Singapore Airlines narrows annual loss, says outlook improving

2 mins read
FILE PHOTO: A Singapore Airlines Airbus A330 plane takes off behind a Boeing 787 Dreamliner at Changi Airport in Singapore

By Jamie Freed

(Reuters) -Singapore Airlines Ltd (SIA) on Wednesday posted a narrower annual loss of S$962 million ($694.08 million), at a time when demand remained low due to the pandemic, but said the outlook was improving as travel restrictions were lifted.

SIA’s loss in the 12 months ended on March 31, its third consecutive year in the red, was an improvement from the S$4.3 billion loss a year earlier that included impairment charges on 45 older aircraft.

The latest figure was in line with the average forecast of a S$968.5 million net loss from 11 analysts polled by Refinitiv.

Annual revenue doubled to S$7.6 billion.

SIA said passenger capacity would average around 61% of pre-pandemic levels in the first quarter and 67% in the second quarter as the outlook improved.

“Key markets around the world have further eased travel restrictions, supporting a strong recovery in demand in air travel across all cabin classes,” SIA said in a statement.

It added that forward sales, when measured as a percentage of available seats, were approaching pre-pandemic levels for the three months up to August.

Singapore on April 1 took a major step forward in reopening by allowing fully-vaccinated travellers to enter the country without the need to quarantine or take an on-arrival test for COVID-19, as well as lifting all daily arrival quotas. From April 26, it removed the need for pre-departure tests.
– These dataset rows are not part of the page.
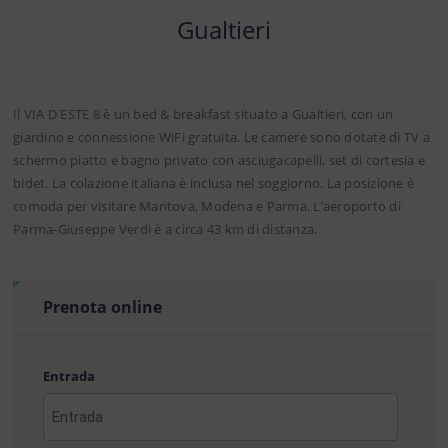
Gualtieri
Il VIA D ESTE 8 è un bed & breakfast situato a Gualtieri, con un
giardino e connessione WiFi gratuita. Le camere sono dotate di TV a
schermo piatto e bagno privato con asciugacapelli, set di cortesia e
bidet. La colazione italiana è inclusa nel soggiorno. La posizione è
comoda per visitare Mantova, Modena e Parma. L’aeroporto di
Parma-Giuseppe Verdi è a circa 43 km di distanza.
Prenota online
Entrada
AAAA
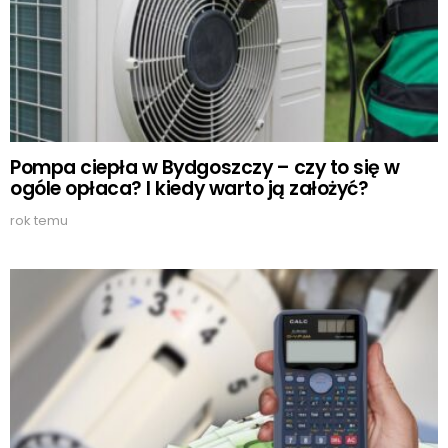
Pompa ciepła w Bydgoszczy – czy to się w
ogóle opłaca? I kiedy warto ją założyć?
rok temu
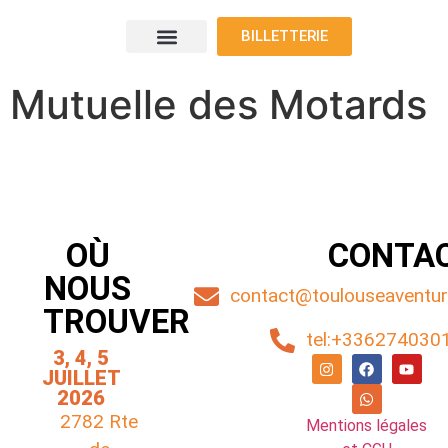
BILLETTERIE
Le programme
Nos voyageurs
Nos exposants
Où nous trouver
Mutuelle des Motards
OÙ
CONTA
NOUS
contact@toulouseaventure
TROUVER
tel:+336274030
3, 4, 5
JUILLET
2026
2782 Rte
Mentions légales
Passenger traffic at Singapore’s Changi Airport has doubled in May compared with March to stand at around 40% of pre-COVID levels, the country’s transport minister said on Tuesday.

SIA, like Hong Kong-based rival Cathay Pacific Airways Ltd, lacks a domestic market. But Singapore has been reopening at a much faster pace than Hong Kong, allowing SIA to restore pre-pandemic capacity levels more quickly.